C’est ça ou le tribunal de commerce." » Lui, comme beaucoup d’autres personnes interrogées, en est persuadé : « Avec ce plan social, on demande au cédant de faire le ménage pour que le repreneur trouve place nette. C’est Hersant qui fait le sale boulot. » Aucune réduction d’effectif n’avait été menée jusque-là, parce que le précédent patron du Pôle, Jacques Tillier, s’y opposait.

Viré mi-avril, ce « personnage », selon un salarié, qui a roulé sa bosse à la DST, à Minute puis dans les titres réunionnais de GHM, conteste actuellement son licenciement devant les tribunaux.
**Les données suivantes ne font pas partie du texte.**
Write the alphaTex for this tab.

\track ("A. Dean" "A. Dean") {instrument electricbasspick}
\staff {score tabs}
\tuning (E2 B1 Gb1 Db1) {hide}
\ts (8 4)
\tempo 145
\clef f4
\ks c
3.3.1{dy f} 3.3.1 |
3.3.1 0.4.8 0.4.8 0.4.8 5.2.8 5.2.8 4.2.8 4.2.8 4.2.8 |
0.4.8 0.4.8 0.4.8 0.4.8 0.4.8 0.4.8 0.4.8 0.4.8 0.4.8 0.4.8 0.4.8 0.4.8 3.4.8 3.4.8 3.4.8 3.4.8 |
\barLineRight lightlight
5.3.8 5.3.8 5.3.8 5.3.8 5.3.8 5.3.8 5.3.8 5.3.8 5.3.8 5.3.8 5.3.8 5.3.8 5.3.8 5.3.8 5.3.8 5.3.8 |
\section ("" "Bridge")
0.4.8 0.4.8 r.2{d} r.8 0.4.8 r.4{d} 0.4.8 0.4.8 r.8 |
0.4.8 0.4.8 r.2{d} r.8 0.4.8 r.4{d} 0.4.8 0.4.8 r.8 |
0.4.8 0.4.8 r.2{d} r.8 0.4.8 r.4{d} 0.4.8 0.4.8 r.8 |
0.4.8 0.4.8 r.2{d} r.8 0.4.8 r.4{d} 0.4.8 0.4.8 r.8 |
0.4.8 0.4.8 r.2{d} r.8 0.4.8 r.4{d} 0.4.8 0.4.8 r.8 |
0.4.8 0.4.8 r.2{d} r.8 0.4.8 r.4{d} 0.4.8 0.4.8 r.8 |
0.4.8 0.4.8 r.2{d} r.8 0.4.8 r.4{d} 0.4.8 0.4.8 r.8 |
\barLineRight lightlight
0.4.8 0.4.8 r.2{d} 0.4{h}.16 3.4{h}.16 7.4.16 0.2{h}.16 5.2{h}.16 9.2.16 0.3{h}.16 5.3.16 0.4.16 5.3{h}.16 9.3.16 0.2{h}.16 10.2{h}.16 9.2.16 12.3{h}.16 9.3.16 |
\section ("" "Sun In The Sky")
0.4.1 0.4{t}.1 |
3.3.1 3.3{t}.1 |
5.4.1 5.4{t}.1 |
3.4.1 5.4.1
Sollicitée, la direction du groupe n’a pas souhaité répondre à nos questions. « Le problème n’est pas Rossel, note un bon connaisseur du dossier. Le problème, c’est Hersant : vous ne pouvez pas gérer convenablement une entreprise française depuis les bords du lac Léman. »

Car pendant ce temps-là, Philippe Hersant, résident suisse, rachète des journaux helvètes, qui se portent bien mieux que leurs équivalents hexagonaux. L’héritier Hersant est propriétaire, via sa société Editions Suisses Holding, de la Côte, l’Express, l’Impartial, et actionnaire principal du Nouvelliste. Un exilé fiscal modèle, en somme.